Now that the season finale of Broad City has aired, it is officially safe to say that this particular show about twenty-something girls living in Brooklyn far surpasses any of its counterparts. Why, you may ask (or not, but I’ll tell you anyway)? Because it doesn’t possess half the amount of contrivedness of Girls, 2 Broke Girls or even the short-lived I Just Want My Pants Back. And maybe that’s why someone as brilliant as Amy Poehler could see that this web series was destined for TV greatness.
Covering the “broad” and more specific problems of being a young broke woman in New York, Ilana and Abbi also show us the intense intimacy of female relationships when enduring the shared trauma of uncertainty (e.g. Ilana Skyping Abbi while having sex with the guy she bones on the regular). And then there is Ilana’s “modern” take on relationships to note. Although she and her not boyfriend, Lincoln (the beloved Hannibal Buress), have been having sex for months, she refuses to classify it as being boyfriend/girlfriend. This evolved or in denial way of looking at things is another element of Broad City that makes it seem more organic.

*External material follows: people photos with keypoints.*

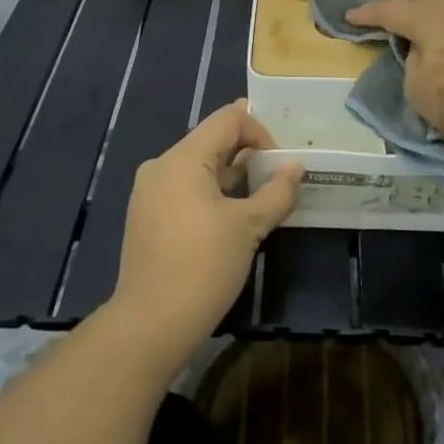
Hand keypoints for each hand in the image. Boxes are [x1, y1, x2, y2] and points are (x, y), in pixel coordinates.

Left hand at [110, 101, 301, 369]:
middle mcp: (161, 166)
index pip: (229, 119)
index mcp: (183, 158)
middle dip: (248, 156)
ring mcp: (149, 192)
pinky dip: (212, 194)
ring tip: (259, 203)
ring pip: (200, 167)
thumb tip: (296, 168)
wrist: (150, 324)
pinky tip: (231, 222)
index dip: (261, 133)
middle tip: (276, 182)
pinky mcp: (147, 216)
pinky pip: (185, 189)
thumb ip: (276, 192)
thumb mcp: (248, 227)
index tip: (279, 166)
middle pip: (213, 140)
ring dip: (232, 177)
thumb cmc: (203, 267)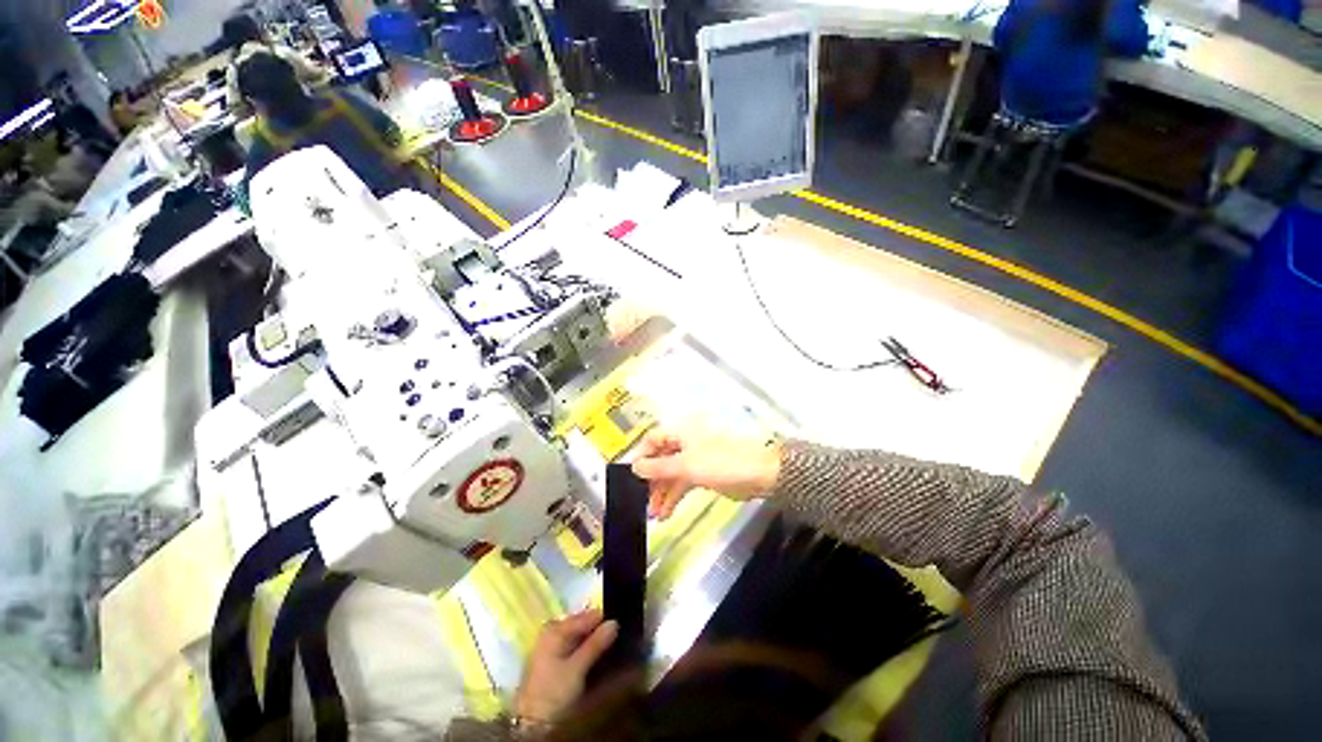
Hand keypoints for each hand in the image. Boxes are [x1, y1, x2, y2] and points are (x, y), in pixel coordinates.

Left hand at [514, 609, 618, 722]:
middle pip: (582, 623)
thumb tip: (614, 622)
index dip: (604, 621)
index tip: (620, 627)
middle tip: (615, 638)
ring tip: (608, 647)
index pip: (587, 616)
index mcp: (556, 628)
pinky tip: (593, 656)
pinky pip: (573, 643)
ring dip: (592, 640)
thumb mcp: (577, 668)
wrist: (532, 721)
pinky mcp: (552, 656)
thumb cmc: (553, 691)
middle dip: (598, 630)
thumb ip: (596, 644)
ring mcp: (551, 642)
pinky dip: (584, 648)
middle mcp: (552, 629)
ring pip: (578, 634)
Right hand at [631, 427, 781, 519]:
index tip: (630, 476)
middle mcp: (685, 443)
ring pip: (671, 474)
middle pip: (661, 459)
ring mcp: (694, 459)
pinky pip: (682, 484)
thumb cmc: (721, 462)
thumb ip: (658, 467)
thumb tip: (635, 467)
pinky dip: (674, 497)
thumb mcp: (686, 465)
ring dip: (661, 493)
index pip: (653, 440)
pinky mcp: (703, 474)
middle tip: (641, 501)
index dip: (641, 456)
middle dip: (651, 480)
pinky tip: (666, 513)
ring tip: (654, 514)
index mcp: (681, 432)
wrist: (758, 473)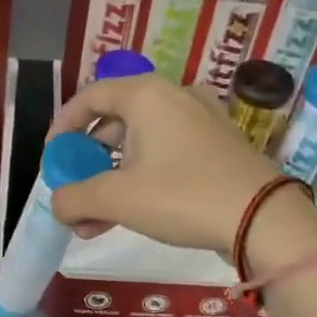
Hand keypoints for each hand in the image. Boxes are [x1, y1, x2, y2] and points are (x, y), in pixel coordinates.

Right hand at [47, 74, 288, 255]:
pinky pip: (165, 157)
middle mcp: (174, 98)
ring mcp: (200, 123)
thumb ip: (75, 198)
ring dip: (110, 181)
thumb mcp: (118, 199)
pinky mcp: (217, 148)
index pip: (91, 96)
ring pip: (140, 146)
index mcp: (147, 95)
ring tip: (91, 221)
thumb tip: (57, 204)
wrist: (264, 219)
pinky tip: (126, 218)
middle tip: (73, 192)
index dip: (63, 125)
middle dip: (87, 163)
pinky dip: (140, 181)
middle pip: (115, 123)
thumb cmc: (182, 196)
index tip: (52, 156)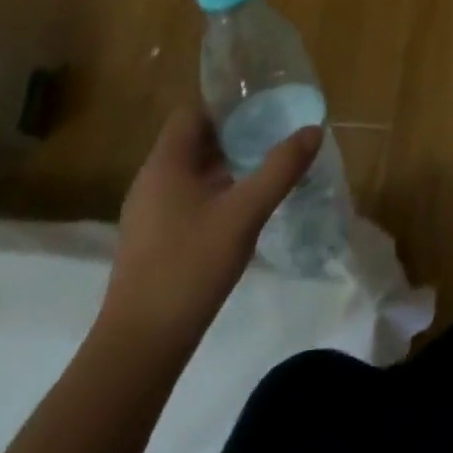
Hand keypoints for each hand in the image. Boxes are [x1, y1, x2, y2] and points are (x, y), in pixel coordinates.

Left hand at [99, 104, 321, 351]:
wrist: (139, 348)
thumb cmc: (189, 267)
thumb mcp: (244, 213)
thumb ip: (280, 168)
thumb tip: (313, 129)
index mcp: (165, 163)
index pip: (192, 111)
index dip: (226, 103)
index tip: (263, 105)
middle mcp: (151, 181)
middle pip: (194, 140)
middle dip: (234, 133)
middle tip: (275, 132)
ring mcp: (149, 214)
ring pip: (192, 172)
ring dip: (227, 164)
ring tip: (266, 165)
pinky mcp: (153, 242)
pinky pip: (187, 199)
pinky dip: (215, 192)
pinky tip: (243, 209)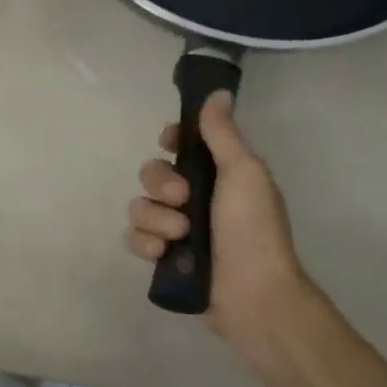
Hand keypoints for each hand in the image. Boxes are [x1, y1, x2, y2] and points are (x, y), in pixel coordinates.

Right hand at [125, 92, 307, 339]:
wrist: (251, 293)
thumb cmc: (252, 229)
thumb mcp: (243, 173)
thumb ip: (222, 134)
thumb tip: (217, 93)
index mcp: (219, 174)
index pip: (183, 145)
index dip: (171, 141)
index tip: (170, 143)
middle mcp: (195, 198)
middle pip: (152, 174)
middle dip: (160, 185)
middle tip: (183, 200)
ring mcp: (176, 229)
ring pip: (139, 207)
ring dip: (155, 219)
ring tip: (179, 236)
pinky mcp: (162, 257)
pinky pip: (134, 238)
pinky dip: (145, 244)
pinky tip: (162, 253)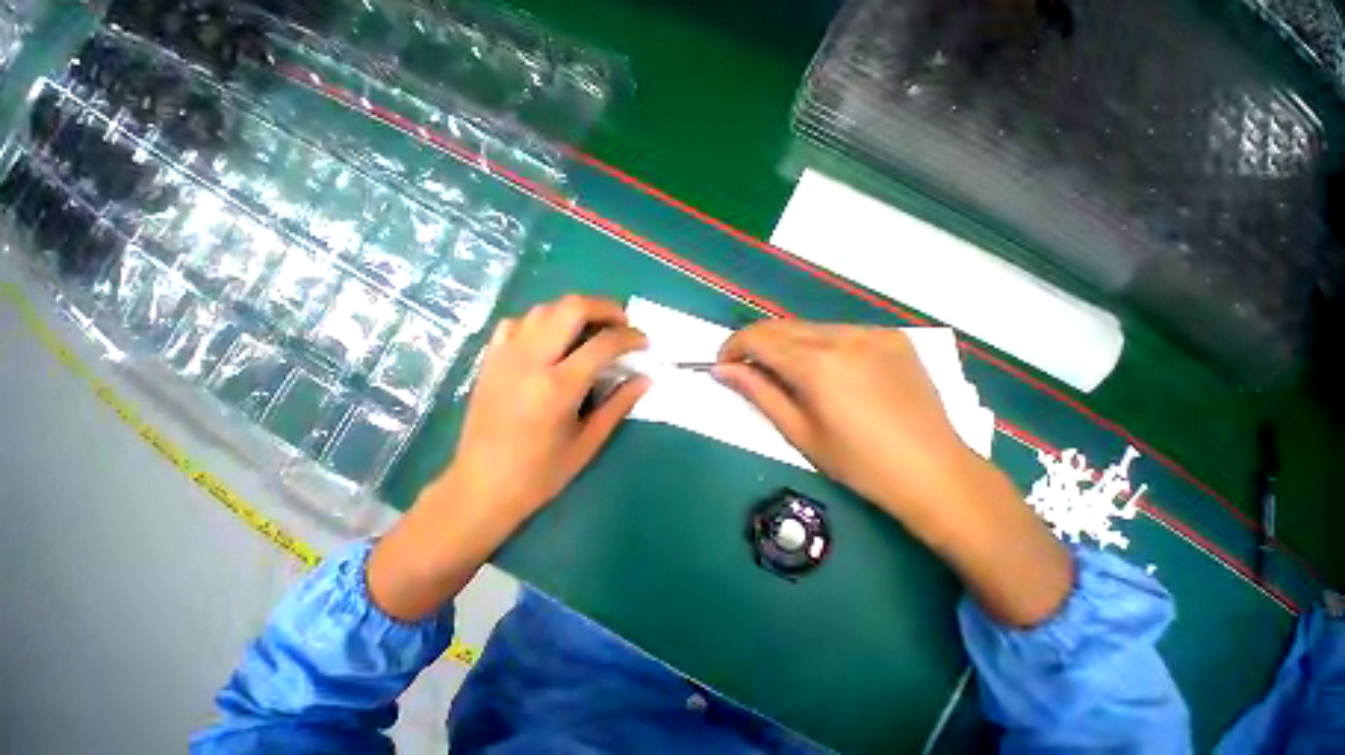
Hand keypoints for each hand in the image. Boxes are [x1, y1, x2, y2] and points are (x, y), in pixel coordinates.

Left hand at [369, 295, 648, 620]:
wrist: (480, 487)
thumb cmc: (539, 474)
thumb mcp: (588, 443)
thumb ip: (619, 405)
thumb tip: (646, 379)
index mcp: (558, 387)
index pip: (603, 343)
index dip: (630, 337)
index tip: (644, 342)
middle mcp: (530, 361)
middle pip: (571, 308)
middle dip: (605, 307)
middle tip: (623, 322)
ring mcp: (505, 356)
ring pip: (544, 309)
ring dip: (575, 311)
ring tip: (594, 328)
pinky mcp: (490, 359)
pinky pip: (518, 323)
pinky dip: (542, 321)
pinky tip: (553, 339)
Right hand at [717, 320, 1070, 626]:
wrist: (937, 472)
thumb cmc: (859, 463)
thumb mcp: (799, 432)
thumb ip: (758, 392)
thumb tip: (723, 369)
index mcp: (818, 364)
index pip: (758, 337)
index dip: (733, 347)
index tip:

Although Broad City is filled with its surreal moments, there is–within the protagonists’ dreamlike existence–numerous moments of veracity. Whereas, with the shows mentioned above, the forced nature of being “real” makes watching said programming utterly awkward to the point of unbearability. Abbi and Ilana, however, know the value of playing up Brooklyn/New York life to absurdist levels (e.g. when they go to the Upper East Side and the plotline suddenly takes on the aura of a horror movie), thereby making Broad City more authentic for its understanding of this strange, inexplicable city.
But the best part about Broad City is that it doesn’t feel the need to hit you over the head with the sentiment: “Hey, we live in Brooklyn! Look at Brooklyn! This is what Brooklyn life is like!” By not treating their viewers like total charlatans in this regard, Broad City is pure in its portrayal. And with their renewal for a second season, one can only hope the show doesn’t take a turn for the worse (a.k.a. disingenuous) with so much pressure to live up to its commercial and critical success.